Perimenopause generally starts around 45, the average age of menopause is 51-55, however if you are a PCOS sufferer, then you tend to reach menopause about 2 years later than women without PCOS.
PCOS doesn’t go away, and can therefore mimic the symptoms of PCOS, and it can make it difficult for women to be newly diagnosed with PCOS during perimenopause.
Symptoms that can mimic each other are:
| PCOS vs. Perimenopause | PCOS | Perimenopause |
| Acne and skin changes | ✔ | ✔ |
| Changes in sex drive | ✔ | |
| Irregular or missed periods | ✔ | ✔ |
| Headaches | ✔ | ✔ |
| Hot flashes and night sweats | ✔ | |
| Infertility or trouble conceiving | ✔ | ✔ |
| Mood changes (anxiety, irritability, etc.) | ✔ | ✔ |
| Pain or discomfort during intercourse | ✔ | |
| Pelvic pain | ✔ | |
| Weight gain or difficulty losing weight | ✔ | ✔ |
Potential complications
PCOS can affect your health in many ways, it can increase the risk of:
- Glucose tolerance and insulin resistance
- Chronic inflammation
- High blood cholesterols and fats
- Stroke
- Heart attack
Your risk of developing these conditions may be higher if you have multiple risk factors, such as:
- Aging
- Being in perimenopause or menopause
- Being overweight
- Diabetes https://www.diabetes.org.uk/
Managing PCOS in Perimenopause
Techniques for managing your PCOS symptoms can also help manage some of the symptoms in perimenopause.
Manage your weight
Being overweight increases your risk of heart attack and insulin resistance. Insulin resistance can lead to type 2 diabetes. Try these strategies for managing your weight and improving your diet to help lower these risks. A fantastic way to make this change to have a look at the Mediterranean diet – https://my.clevelandclinic.org/health/articles/16037-mediterranean-diet

- Use smaller plates, reduce your portion sizes, and skip seconds.

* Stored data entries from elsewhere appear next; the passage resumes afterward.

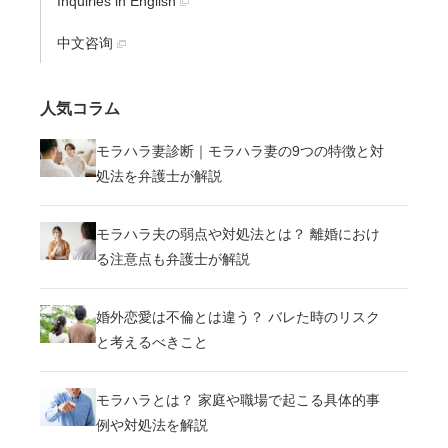
Inquiries in English
中文咨询
人気コラム
モラハラ妻診断｜モラハラ妻の9つの特徴と対
処法を弁護士が解説
モラハラ夫の弱点や対処法とは？ 離婚におけ
る注意点も弁護士が解説
婚外恋愛は不倫とは違う？ バレた時のリスク
と考えるべきこと
モラハラとは？ 家庭や職場で起こる具体的事
例や対処法を解説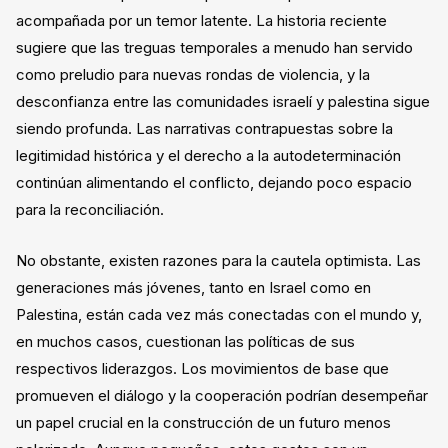
acompañada por un temor latente. La historia reciente
sugiere que las treguas temporales a menudo han servido
como preludio para nuevas rondas de violencia, y la
desconfianza entre las comunidades israelí y palestina sigue
siendo profunda. Las narrativas contrapuestas sobre la
legitimidad histórica y el derecho a la autodeterminación
continúan alimentando el conflicto, dejando poco espacio
para la reconciliación.
No obstante, existen razones para la cautela optimista. Las
generaciones más jóvenes, tanto en Israel como en
Palestina, están cada vez más conectadas con el mundo y,
en muchos casos, cuestionan las políticas de sus
respectivos liderazgos. Los movimientos de base que
promueven el diálogo y la cooperación podrían desempeñar
un papel crucial en la construcción de un futuro menos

- Eliminate or limit unhealthy carbohydrates such as pastries, baked goods, packaged snacks, and sweet drinks.
- Choose complex carbs found in foods made with whole grains, rice, and beans.
- Eat plenty of fresh fruits and vegetables.

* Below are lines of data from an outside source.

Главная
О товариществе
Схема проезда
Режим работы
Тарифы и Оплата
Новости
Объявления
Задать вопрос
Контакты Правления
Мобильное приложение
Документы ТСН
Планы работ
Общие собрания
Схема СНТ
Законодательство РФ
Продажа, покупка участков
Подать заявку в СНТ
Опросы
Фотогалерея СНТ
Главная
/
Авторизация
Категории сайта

- Engage in some type of physical activity every day, even if it’s just a short walk.
- Use stairs rather than escalators when possible and park further from your destination.
- Join a gym or sign up for exercise classes.
- Invest in home exercise equipment, such as a stationary bike or treadmill.
Improve your sleep
Symptoms of menopause and PCOS can make it hard to get enough quality sleep, so here are a few tips that might help you go to sleep faster and stay asleep longer:
- Try to go to sleep at the same time every night and get up at the same time every morning.
- Clear your bedroom of electronic gadgets. If your alarm clock emits a glow, turn it toward a wall or leave it face down.
- Avoid electronic screens for the hour or two before bed, as this can change how melatonin, the hormone of sleep, functions.
- Invest in room-darkening curtains or blinds.
- Reduce bedroom clutter for a calming effect.
- Replace old pillows and replace your mattress if it’s more than 10 years old.
- Avoid eating heavy meals too close to bedtime.
- Avoid caffeine after noon.
- Exercise every day, but not within a few hours of bedtime.
- Do something relaxing before bed such as reading, soaking in a warm bathtub, or meditating.
Ease Hot Flashes
To ease hot flashes and night sweats:
- Dress in layers so you can peel off a layer when you feel a hot flash coming on.
- Wear lightweight, breathable fabrics during the day, as well as for sleep.
- Limit your consumption of caffeine, alcohol, and spicy foods.
- Keep a fan handy.
- Keep your bedroom at a cool temperature. You can always kick the blankets off if you get too hot.
- Consider buying a cool gel pad on which to sleep.
For more information on Hot Flashes visit – https://menopausestudio.co.uk/free-resource-list/remedies-for-hot-flashes/
The Outlook
Although there is no current cure for PCOS, women with PCOS may start menopause later than women who do not have the condition. Careful attention to your lifestyle can help you improve some of the symptoms of PCOS.